» Problem details: Arrange every line of text in the records below as a numbered list, leaving out any blank lines.

== Records shown

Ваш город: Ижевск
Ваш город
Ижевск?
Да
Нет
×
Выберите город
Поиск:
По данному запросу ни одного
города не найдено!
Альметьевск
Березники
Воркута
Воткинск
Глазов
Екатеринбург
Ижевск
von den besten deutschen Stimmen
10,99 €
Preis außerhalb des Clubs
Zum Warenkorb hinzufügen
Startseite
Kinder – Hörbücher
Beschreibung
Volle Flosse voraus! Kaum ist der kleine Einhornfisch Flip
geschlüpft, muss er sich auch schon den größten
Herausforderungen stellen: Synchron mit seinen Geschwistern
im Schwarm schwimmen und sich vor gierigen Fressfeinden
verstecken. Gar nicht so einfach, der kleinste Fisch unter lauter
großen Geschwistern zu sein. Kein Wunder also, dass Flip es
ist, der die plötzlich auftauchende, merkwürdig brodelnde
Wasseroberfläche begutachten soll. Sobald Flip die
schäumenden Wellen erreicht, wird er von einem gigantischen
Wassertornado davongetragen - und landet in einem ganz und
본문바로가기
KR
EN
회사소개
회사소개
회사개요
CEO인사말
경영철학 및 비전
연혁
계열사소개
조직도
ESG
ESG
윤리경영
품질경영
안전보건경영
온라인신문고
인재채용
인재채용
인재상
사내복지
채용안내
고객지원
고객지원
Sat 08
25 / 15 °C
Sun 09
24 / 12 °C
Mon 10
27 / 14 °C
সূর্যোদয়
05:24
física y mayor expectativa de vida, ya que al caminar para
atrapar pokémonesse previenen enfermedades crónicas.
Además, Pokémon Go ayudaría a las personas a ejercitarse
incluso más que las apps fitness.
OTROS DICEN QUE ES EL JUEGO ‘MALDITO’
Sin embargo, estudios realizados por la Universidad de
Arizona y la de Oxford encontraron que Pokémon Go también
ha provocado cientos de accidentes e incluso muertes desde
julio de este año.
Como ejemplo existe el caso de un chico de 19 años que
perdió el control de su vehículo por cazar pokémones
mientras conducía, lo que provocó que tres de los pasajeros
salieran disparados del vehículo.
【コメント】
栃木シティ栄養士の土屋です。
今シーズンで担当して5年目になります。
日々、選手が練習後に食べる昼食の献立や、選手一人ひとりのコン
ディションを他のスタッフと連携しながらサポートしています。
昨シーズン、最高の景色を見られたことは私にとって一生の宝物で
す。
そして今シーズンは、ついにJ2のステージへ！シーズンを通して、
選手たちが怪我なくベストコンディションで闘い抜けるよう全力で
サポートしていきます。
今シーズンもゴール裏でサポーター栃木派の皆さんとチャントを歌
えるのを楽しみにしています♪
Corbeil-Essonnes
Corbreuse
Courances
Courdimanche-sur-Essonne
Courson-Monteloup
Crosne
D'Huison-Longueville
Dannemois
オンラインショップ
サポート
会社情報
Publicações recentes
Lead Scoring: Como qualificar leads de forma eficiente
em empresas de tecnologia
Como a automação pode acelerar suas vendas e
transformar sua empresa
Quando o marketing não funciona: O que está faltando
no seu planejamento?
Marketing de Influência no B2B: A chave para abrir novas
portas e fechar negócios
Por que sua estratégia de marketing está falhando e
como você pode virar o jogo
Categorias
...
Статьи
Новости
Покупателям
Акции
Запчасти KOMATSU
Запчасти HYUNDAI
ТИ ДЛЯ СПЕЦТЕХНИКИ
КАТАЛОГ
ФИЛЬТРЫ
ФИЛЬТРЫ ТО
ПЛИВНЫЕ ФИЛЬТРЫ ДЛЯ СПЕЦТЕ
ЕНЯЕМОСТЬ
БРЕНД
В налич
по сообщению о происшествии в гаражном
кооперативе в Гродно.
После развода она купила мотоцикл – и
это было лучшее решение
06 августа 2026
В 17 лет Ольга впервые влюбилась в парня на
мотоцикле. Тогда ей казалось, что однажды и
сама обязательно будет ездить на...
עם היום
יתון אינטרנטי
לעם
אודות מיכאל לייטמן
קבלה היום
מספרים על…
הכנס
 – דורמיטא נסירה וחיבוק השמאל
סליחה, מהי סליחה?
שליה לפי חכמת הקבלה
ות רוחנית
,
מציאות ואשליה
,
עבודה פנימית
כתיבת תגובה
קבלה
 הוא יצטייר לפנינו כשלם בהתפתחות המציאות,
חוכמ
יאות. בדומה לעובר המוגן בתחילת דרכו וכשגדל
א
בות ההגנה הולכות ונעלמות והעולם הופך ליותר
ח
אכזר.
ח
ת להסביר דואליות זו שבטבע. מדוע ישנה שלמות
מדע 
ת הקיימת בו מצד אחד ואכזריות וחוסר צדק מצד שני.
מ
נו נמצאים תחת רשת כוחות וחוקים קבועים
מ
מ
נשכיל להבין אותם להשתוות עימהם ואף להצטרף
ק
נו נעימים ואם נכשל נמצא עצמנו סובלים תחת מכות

====

» Answer box:
1. Ваш город: Ижевск
2. Ваш город
3. Ижевск?
4. Да
5. Нет
6. ×
7. Выберите город
8. Поиск:
9. По данному запросу ни одного
10. города не найдено!
11. Альметьевск
12. Березники
13. Воркута
14. Воткинск
15. Глазов
16. Екатеринбург
17. Ижевск
18. von den besten deutschen Stimmen
19. 10,99 €
20. Preis außerhalb des Clubs
21. Zum Warenkorb hinzufügen
22. Startseite
23. Kinder – Hörbücher
24. Beschreibung
25. Volle Flosse voraus! Kaum ist der kleine Einhornfisch Flip
26. geschlüpft, muss er sich auch schon den größten
27. Herausforderungen stellen: Synchron mit seinen Geschwistern
28. im Schwarm schwimmen und sich vor gierigen Fressfeinden
29. verstecken. Gar nicht so einfach, der kleinste Fisch unter lauter
30. großen Geschwistern zu sein. Kein Wunder also, dass Flip es
31. ist, der die plötzlich auftauchende, merkwürdig brodelnde
32. Wasseroberfläche begutachten soll. Sobald Flip die
33. schäumenden Wellen erreicht, wird er von einem gigantischen
34. Wassertornado davongetragen - und landet in einem ganz und
35. 본문바로가기
36. KR
37. EN
38. 회사소개
39. 회사소개
40. 회사개요
41. CEO인사말
42. 경영철학 및 비전
43. 연혁
44. 계열사소개
45. 조직도
46. ESG
47. ESG
48. 윤리경영
49. 품질경영
50. 안전보건경영
51. 온라인신문고
52. 인재채용
53. 인재채용
54. 인재상
55. 사내복지
56. 채용안내
57. 고객지원
58. 고객지원
59. Sat 08
60. 25 / 15 °C
61. Sun 09
62. 24 / 12 °C
63. Mon 10
64. 27 / 14 °C
65. সূর্যোদয়
66. 05:24
67. física y mayor expectativa de vida, ya que al caminar para
68. atrapar pokémonesse previenen enfermedades crónicas.
69. Además, Pokémon Go ayudaría a las personas a ejercitarse
70. incluso más que las apps fitness.
71. OTROS DICEN QUE ES EL JUEGO ‘MALDITO’
72. Sin embargo, estudios realizados por la Universidad de
73. Arizona y la de Oxford encontraron que Pokémon Go también
74. ha provocado cientos de accidentes e incluso muertes desde
75. julio de este año.
76. Como ejemplo existe el caso de un chico de 19 años que
77. perdió el control de su vehículo por cazar pokémones
78. mientras conducía, lo que provocó que tres de los pasajeros
79. salieran disparados del vehículo.
80. 【コメント】
81. 栃木シティ栄養士の土屋です。
82. 今シーズンで担当して5年目になります。
83. 日々、選手が練習後に食べる昼食の献立や、選手一人ひとりのコン
84. ディションを他のスタッフと連携しながらサポートしています。
85. 昨シーズン、最高の景色を見られたことは私にとって一生の宝物で
86. す。
87. そして今シーズンは、ついにJ2のステージへ！シーズンを通して、
88. 選手たちが怪我なくベストコンディションで闘い抜けるよう全力で
89. サポートしていきます。
90. 今シーズンもゴール裏でサポーター栃木派の皆さんとチャントを歌
91. えるのを楽しみにしています♪
92. Corbeil-Essonnes
93. Corbreuse
94. Courances
95. Courdimanche-sur-Essonne
96. Courson-Monteloup
97. Crosne
98. D'Huison-Longueville
99. Dannemois
100. オンラインショップ
101. サポート
102. 会社情報
103. Publicações recentes
104. Lead Scoring: Como qualificar leads de forma eficiente
105. em empresas de tecnologia
106. Como a automação pode acelerar suas vendas e
107. transformar sua empresa
108. Quando o marketing não funciona: O que está faltando
109. no seu planejamento?
110. Marketing de Influência no B2B: A chave para abrir novas
111. portas e fechar negócios
112. Por que sua estratégia de marketing está falhando e
113. como você pode virar o jogo
114. Categorias
115. ...
116. Статьи
117. Новости
118. Покупателям
119. Акции
120. Запчасти KOMATSU
121. Запчасти HYUNDAI
122. ТИ ДЛЯ СПЕЦТЕХНИКИ
123. КАТАЛОГ
124. ФИЛЬТРЫ
125. ФИЛЬТРЫ ТО
126. ПЛИВНЫЕ ФИЛЬТРЫ ДЛЯ СПЕЦТЕ
127. ЕНЯЕМОСТЬ
128. БРЕНД
129. В налич
130. по сообщению о происшествии в гаражном
131. кооперативе в Гродно.
132. После развода она купила мотоцикл – и
133. это было лучшее решение
134. 06 августа 2026
135. В 17 лет Ольга впервые влюбилась в парня на
136. мотоцикле. Тогда ей казалось, что однажды и
137. сама обязательно будет ездить на...
138. עם היום
139. יתון אינטרנטי
140. לעם
141. אודות מיכאל לייטמן
142. קבלה היום
143. מספרים על…
144. הכנס
145.  – דורמיטא נסירה וחיבוק השמאל
146. סליחה, מהי סליחה?
147. שליה לפי חכמת הקבלה
148. ות רוחנית
149. ,
150. מציאות ואשליה
151. ,
152. עבודה פנימית
153. כתיבת תגובה
154. קבלה
155.  הוא יצטייר לפנינו כשלם בהתפתחות המציאות,
156. חוכמ
157. יאות. בדומה לעובר המוגן בתחילת דרכו וכשגדל
158. א
159. בות ההגנה הולכות ונעלמות והעולם הופך ליותר
160. ח
161. אכזר.
162. ח
163. ת להסביר דואליות זו שבטבע. מדוע ישנה שלמות
164. מדע 
165. ת הקיימת בו מצד אחד ואכזריות וחוסר צדק מצד שני.
166. מ
167. נו נמצאים תחת רשת כוחות וחוקים קבועים
168. מ
169. מ
170. נשכיל להבין אותם להשתוות עימהם ואף להצטרף
171. ק
172. נו נעימים ואם נכשל נמצא עצמנו סובלים תחת מכות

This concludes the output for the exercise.